We’re not told what life was like before the new pharaoh made the Israelites his slaves, other than that the old pharaoh had put them up in the best land in Egypt. Did they stage protests when this change took place? Did they have #HebrewLivesMatter yard signs?

Babylon too was enticing enough that many of the Hebrews chose to stay there rather than returning to their homeland. Esther and Mordecai and Nehemiah were well connected in the Persian courts as Daniel, Shadrach, Meshach, and Abednego were under the preceding regime. How did the Jews decide whether to stay or leave? Should they return to their homeland or stay in Persia and work for its benefit? Did they host debates? Print flyers? Donate to grants and foundations?

We’re not told, and so we turn the page, half a second for us – decades and centuries and generation after generation for them.

That is how history continues after the times of the Bible, as well. We break things into “Ages” or “Periods” when we study history, and convert a thousand years into a one inch segment on a timeline. Our eyes glaze over statistics and dates and death tolls, memorizing data points so we can get good grades and go to college to study computer science.

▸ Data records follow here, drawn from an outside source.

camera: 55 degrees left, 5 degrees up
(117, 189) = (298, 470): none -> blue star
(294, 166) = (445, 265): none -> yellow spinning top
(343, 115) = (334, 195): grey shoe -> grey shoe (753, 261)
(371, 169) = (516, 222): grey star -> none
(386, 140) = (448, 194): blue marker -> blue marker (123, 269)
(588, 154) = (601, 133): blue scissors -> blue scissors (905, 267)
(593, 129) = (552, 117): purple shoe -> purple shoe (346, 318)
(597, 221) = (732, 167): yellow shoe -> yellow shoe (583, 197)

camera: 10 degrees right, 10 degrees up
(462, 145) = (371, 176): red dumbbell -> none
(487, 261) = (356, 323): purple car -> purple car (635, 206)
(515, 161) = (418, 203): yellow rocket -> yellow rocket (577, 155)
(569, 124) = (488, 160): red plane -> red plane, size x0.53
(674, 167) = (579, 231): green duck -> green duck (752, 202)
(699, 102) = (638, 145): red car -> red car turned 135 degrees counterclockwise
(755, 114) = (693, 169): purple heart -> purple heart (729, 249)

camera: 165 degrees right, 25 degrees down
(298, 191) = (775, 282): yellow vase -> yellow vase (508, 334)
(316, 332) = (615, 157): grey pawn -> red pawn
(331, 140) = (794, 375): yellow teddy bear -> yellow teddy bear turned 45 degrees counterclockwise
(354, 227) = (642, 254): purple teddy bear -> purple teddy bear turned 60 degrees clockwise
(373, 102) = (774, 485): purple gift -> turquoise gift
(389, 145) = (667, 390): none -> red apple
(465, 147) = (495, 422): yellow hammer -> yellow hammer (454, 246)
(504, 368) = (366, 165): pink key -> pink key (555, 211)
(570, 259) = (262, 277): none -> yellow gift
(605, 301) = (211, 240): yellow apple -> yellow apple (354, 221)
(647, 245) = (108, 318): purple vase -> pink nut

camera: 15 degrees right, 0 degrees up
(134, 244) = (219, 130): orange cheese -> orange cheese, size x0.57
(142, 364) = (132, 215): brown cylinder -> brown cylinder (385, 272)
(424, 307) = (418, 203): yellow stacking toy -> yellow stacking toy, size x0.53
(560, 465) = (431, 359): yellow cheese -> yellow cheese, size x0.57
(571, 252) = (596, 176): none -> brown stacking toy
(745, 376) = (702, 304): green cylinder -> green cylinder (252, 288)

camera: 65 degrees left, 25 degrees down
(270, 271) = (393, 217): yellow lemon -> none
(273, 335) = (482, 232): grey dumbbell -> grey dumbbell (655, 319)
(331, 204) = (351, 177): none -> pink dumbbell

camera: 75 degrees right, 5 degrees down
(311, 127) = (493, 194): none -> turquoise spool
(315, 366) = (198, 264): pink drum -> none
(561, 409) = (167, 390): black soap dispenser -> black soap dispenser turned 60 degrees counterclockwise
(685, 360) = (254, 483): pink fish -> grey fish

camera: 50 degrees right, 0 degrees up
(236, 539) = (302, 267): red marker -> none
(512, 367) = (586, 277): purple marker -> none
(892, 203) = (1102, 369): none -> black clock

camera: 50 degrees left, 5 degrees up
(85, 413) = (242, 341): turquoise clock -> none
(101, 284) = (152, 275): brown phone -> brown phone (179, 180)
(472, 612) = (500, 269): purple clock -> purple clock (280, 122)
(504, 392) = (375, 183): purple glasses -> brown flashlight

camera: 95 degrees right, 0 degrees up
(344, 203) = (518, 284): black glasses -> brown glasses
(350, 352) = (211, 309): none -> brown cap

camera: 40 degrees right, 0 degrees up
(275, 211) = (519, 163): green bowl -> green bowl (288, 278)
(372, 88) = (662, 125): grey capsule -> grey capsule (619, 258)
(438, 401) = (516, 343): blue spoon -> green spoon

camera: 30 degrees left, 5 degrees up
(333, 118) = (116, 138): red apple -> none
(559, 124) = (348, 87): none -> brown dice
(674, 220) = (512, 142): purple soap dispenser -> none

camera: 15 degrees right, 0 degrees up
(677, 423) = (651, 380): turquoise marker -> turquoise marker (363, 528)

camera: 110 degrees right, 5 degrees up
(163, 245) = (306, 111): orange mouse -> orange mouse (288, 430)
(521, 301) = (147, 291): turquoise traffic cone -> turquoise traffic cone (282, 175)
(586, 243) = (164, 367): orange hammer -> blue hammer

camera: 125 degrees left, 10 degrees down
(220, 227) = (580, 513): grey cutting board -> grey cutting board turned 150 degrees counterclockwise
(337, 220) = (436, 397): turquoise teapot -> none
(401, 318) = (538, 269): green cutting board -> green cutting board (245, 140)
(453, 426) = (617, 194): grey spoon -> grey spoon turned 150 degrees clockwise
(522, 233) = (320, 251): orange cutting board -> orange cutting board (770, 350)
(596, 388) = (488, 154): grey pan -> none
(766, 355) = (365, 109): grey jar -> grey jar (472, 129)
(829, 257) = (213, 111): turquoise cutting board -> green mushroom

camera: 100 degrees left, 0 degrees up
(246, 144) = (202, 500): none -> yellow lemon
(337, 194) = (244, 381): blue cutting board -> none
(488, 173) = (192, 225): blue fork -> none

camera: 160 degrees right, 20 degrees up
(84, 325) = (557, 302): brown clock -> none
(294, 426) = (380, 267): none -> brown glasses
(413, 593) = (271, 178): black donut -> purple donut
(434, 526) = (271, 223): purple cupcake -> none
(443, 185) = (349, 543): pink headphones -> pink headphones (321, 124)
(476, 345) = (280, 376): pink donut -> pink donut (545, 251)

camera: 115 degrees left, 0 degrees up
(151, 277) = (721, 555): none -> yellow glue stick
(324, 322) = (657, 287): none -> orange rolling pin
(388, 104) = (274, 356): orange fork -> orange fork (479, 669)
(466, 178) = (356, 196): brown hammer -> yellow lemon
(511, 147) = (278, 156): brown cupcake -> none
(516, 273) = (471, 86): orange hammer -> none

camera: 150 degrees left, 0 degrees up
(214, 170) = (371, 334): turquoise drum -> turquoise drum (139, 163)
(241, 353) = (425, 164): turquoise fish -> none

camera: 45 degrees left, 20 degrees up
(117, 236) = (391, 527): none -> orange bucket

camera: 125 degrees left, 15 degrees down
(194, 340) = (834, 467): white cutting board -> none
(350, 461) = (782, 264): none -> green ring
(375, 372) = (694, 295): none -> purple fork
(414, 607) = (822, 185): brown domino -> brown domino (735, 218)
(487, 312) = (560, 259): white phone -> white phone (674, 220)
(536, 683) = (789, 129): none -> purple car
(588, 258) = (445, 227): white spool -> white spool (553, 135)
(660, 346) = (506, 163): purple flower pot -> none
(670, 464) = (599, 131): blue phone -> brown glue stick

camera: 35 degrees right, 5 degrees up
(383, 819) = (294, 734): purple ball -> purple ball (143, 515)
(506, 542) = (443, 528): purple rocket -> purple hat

In the 1300s, the Black Plague wiped out between a third and a half of the population of Europe. If you were alive, about half the people you had grown up with were not. In the American Civil War, 620,000 men were killed – for today’s population that would be as if 6 million of our fathers and brothers had killed each other. Of course, the upheaval surrounding the World Wars as well as the actual fighting gave up casualties in a number never imagined before: 70 to 80 million.

If we don’t think people were saying “this must be the end,” during the Black Death or the World Wars, or after the fall of Rome, or any number of other horrible periods of transition in history, we’re mistaken. But what God has always told His people is not to look at their circumstances, but to look at His promises. And God has always been faithful to care for His people, even after He’s let things get really bad.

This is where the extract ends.